Pretraining word and entity embeddings

This notebook trains word embeddings and entity embeddings for DKN initializations.

python

from gensim.test.utils import common_texts, get_tmpfile
from gensim.models import Word2Vec
import time
from utils.general import *
import numpy as np
import pickle
from utils.task_helper import *

python

class MySentenceCollection:
    def __init__(self, filename):
        self.filename = filename
        self.rd = None

    def __iter__(self):
        self.rd = open(self.filename, 'r', encoding='utf-8', newline='\r\n')
        return self

    def __next__(self):
        line = self.rd.readline()
        if line:
            return list(line.strip('\r\n').split(' '))
        else:
            self.rd.close()
            raise StopIteration

python

InFile_dir = 'data_folder/my'
OutFile_dir = 'data_folder/my/pretrained-embeddings'
OutFile_dir_KG = 'data_folder/my/KG'
OutFile_dir_DKN = 'data_folder/my/DKN-training-folder'

Wrod2vec [4] can learn high-quality distributed vector representations that capture a large number of precise syntactic and semantic word relationships.

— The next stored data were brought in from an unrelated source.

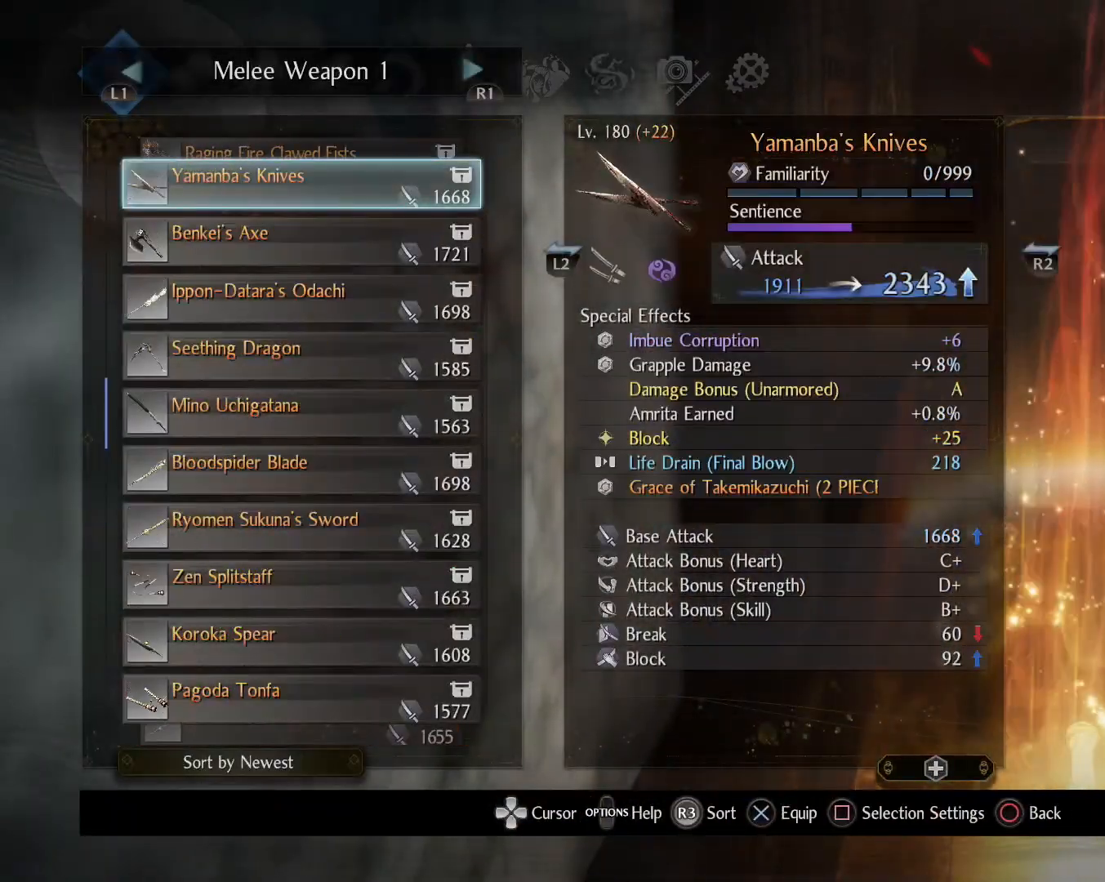
{"buttons": [], "left_stick": "center", "right_stick": "center", "events": []}
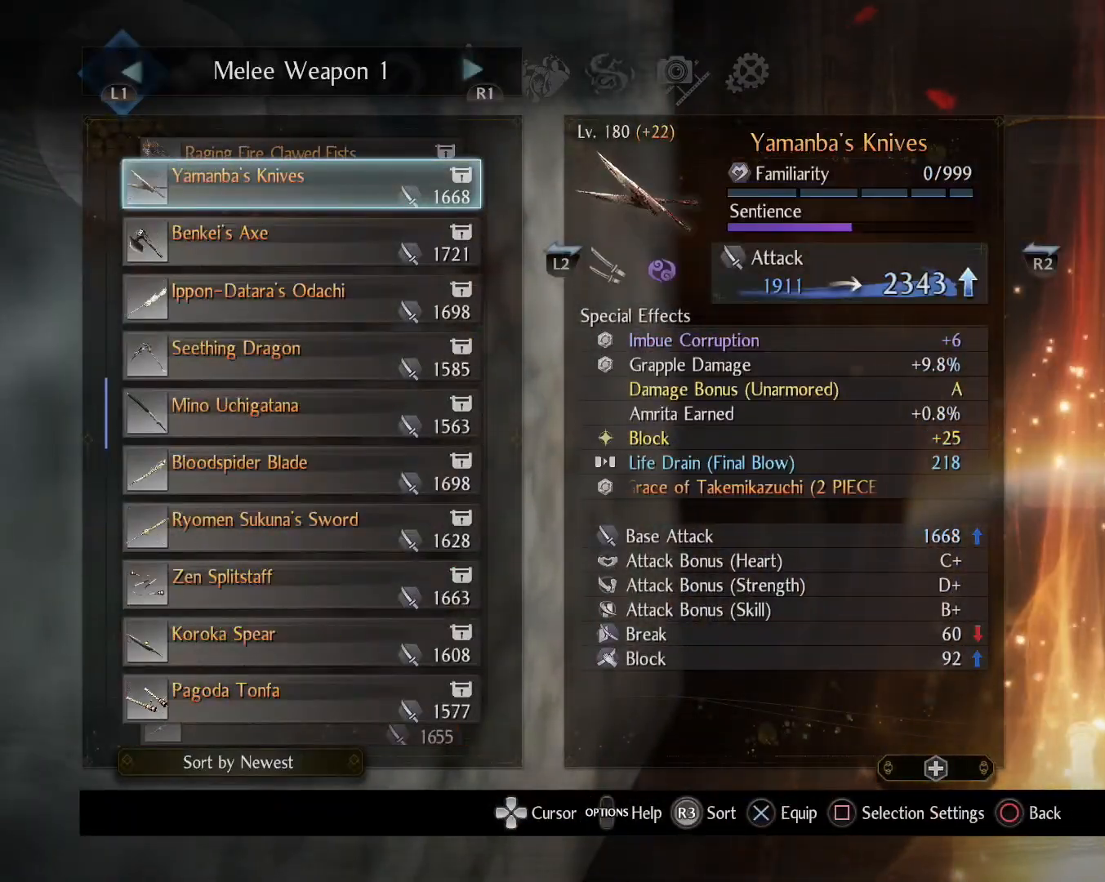
{"buttons": [], "left_stick": "center", "right_stick": "center", "events": []}
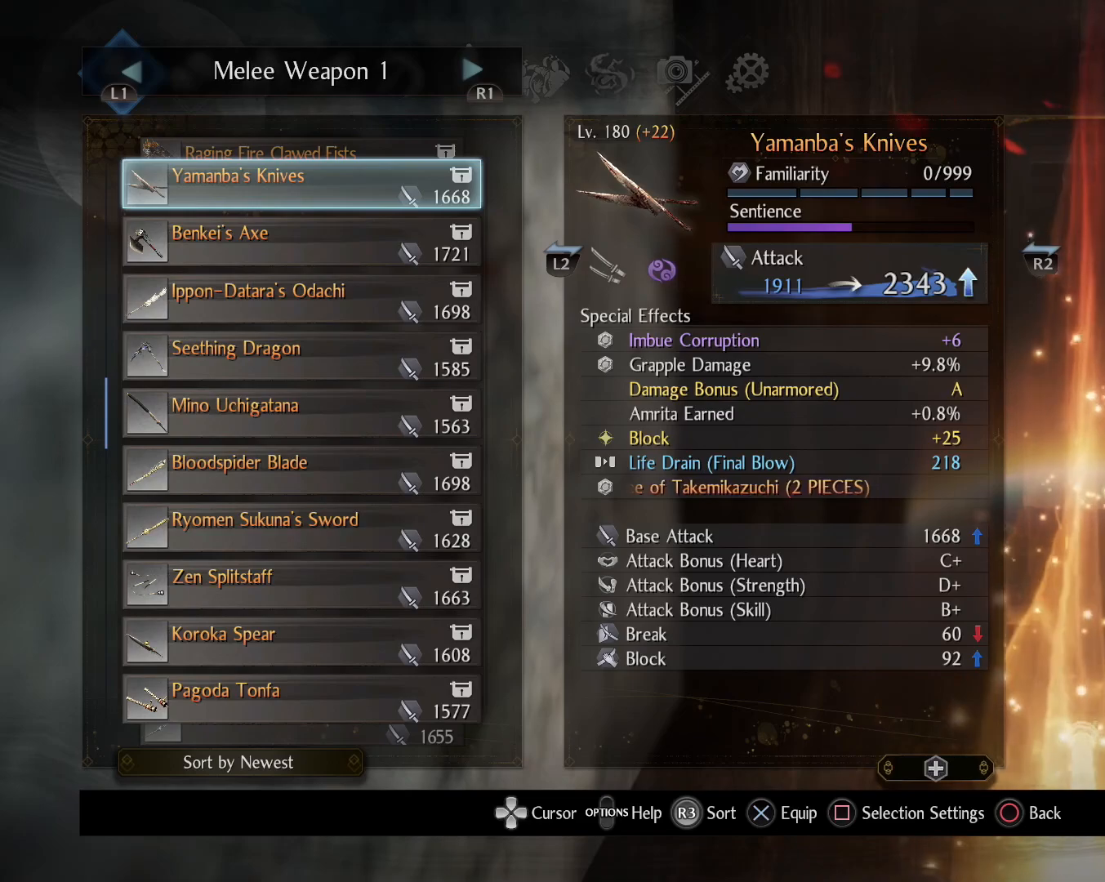
{"buttons": [], "left_stick": "center", "right_stick": "center", "events": [[17, "DPAD_LEFT", "down"], [100, "DPAD_LEFT", "up"]]}
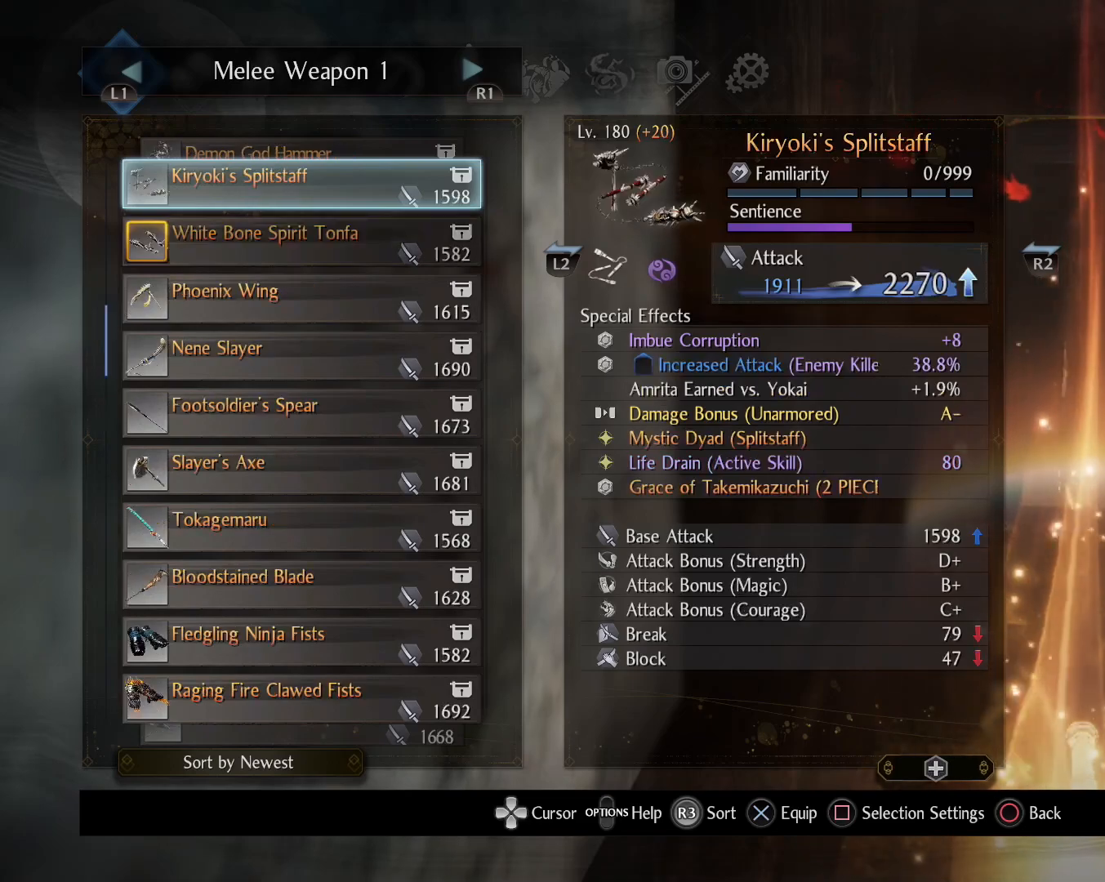
{"buttons": [], "left_stick": "center", "right_stick": "center", "events": [[417, "DPAD_LEFT", "down"], [483, "DPAD_LEFT", "up"]]}
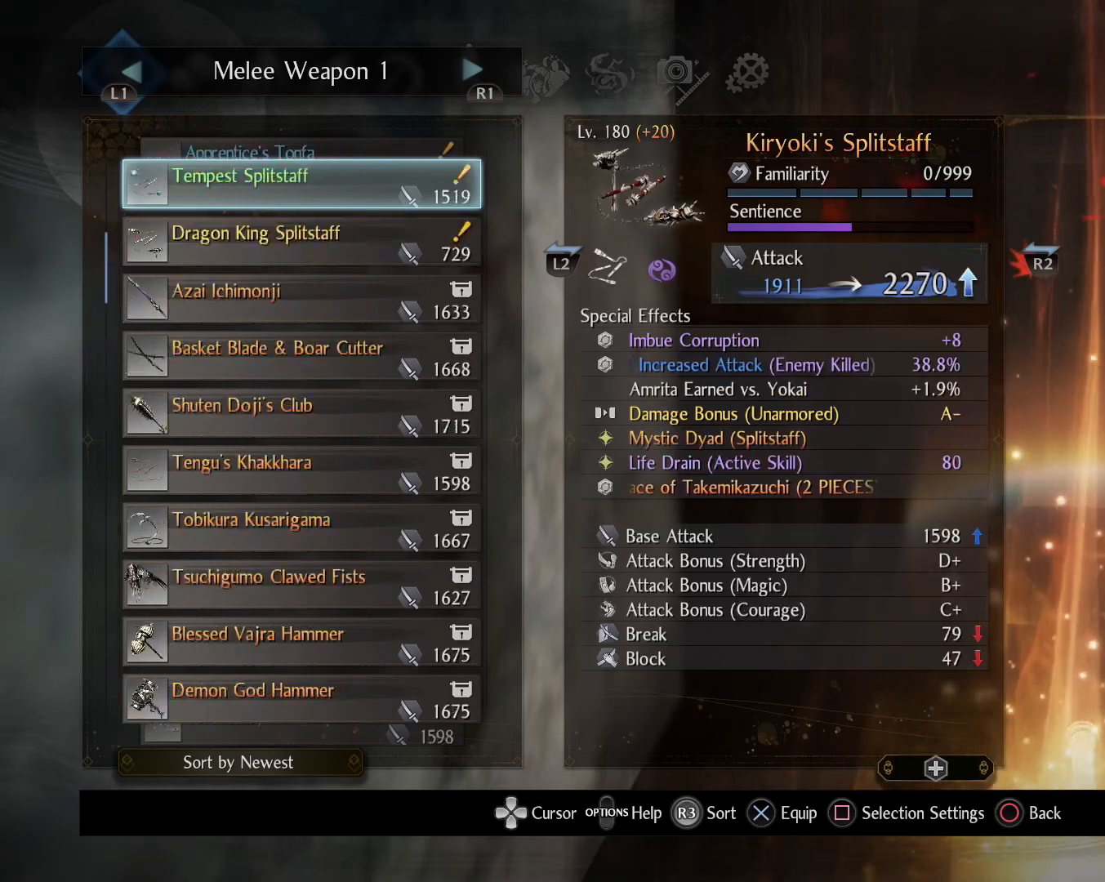
{"buttons": [], "left_stick": "center", "right_stick": "center", "events": []}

We use word2vec algorithm implemented in Gensim [5] to generate word embeddings.

python

def train_word2vec(Path_sentences, OutFile_dir):     
    OutFile_word2vec = os.path.join(OutFile_dir, r'word2vec.model')
    OutFile_word2vec_txt = os.path.join(OutFile_dir, r'word2vec.txt')
    create_dir(OutFile_dir)

    print('start to train word embedding...', end=' ')
    my_sentences = MySentenceCollection(Path_sentences)
    model = Word2Vec(my_sentences, size=32, window=5, min_count=1, workers=8, iter=10) # user more epochs for better accuracy

    model.save(OutFile_word2vec)
    model.wv.save_word2vec_format(OutFile_word2vec_txt, binary=False)
    print('\tdone . ')

Path_sentences = os.path.join(InFile_dir, 'sentence.txt')

t0 = time.time()
train_word2vec(Path_sentences, OutFile_dir)
t1 = time.time()
print('time elapses: {0:.1f}s'.format(t1 - t0))

We leverage a graph embedding model to encode entities into embedding vectors.

We use an open-source implementation of TransE (https://github.com/thunlp/Fast-TransX) for generating knowledge graph embeddings:

python

!bash ./run_transE.sh

DKN take considerations of both the entity embeddings and its context embeddings.

python

##### build context embedding
EMBEDDING_LENGTH = 32
entity_file = os.path.join(OutFile_dir_KG, 'entity2vec.vec') 
context_file = os.path.join(OutFile_dir_KG, 'context2vec.vec')   
kg_file = os.path.join(OutFile_dir_KG, 'train2id.txt')   
gen_context_embedding(entity_file, context_file, kg_file, dim=EMBEDDING_LENGTH)

python

load_np_from_txt(
        os.path.join(OutFile_dir_KG, 'entity2vec.vec'),
        os.path.join(OutFile_dir_DKN, 'entity_embedding.npy'),
    )
load_np_from_txt(
        os.path.join(OutFile_dir_KG, 'context2vec.vec'),
        os.path.join(OutFile_dir_DKN, 'context_embedding.npy'),
    )
format_word_embeddings(
    os.path.join(OutFile_dir, 'word2vec.txt'),
    os.path.join(InFile_dir, 'word2idx.pkl'),
    os.path.join(OutFile_dir_DKN, 'word_embedding.npy')
)

Reference

[1] Wang, Hongwei, et al. "DKN: Deep Knowledge-Aware Network for News Recommendation." Proceedings of the 2018 World Wide Web Conference on World Wide Web. International World Wide Web Conferences Steering Committee, 2018.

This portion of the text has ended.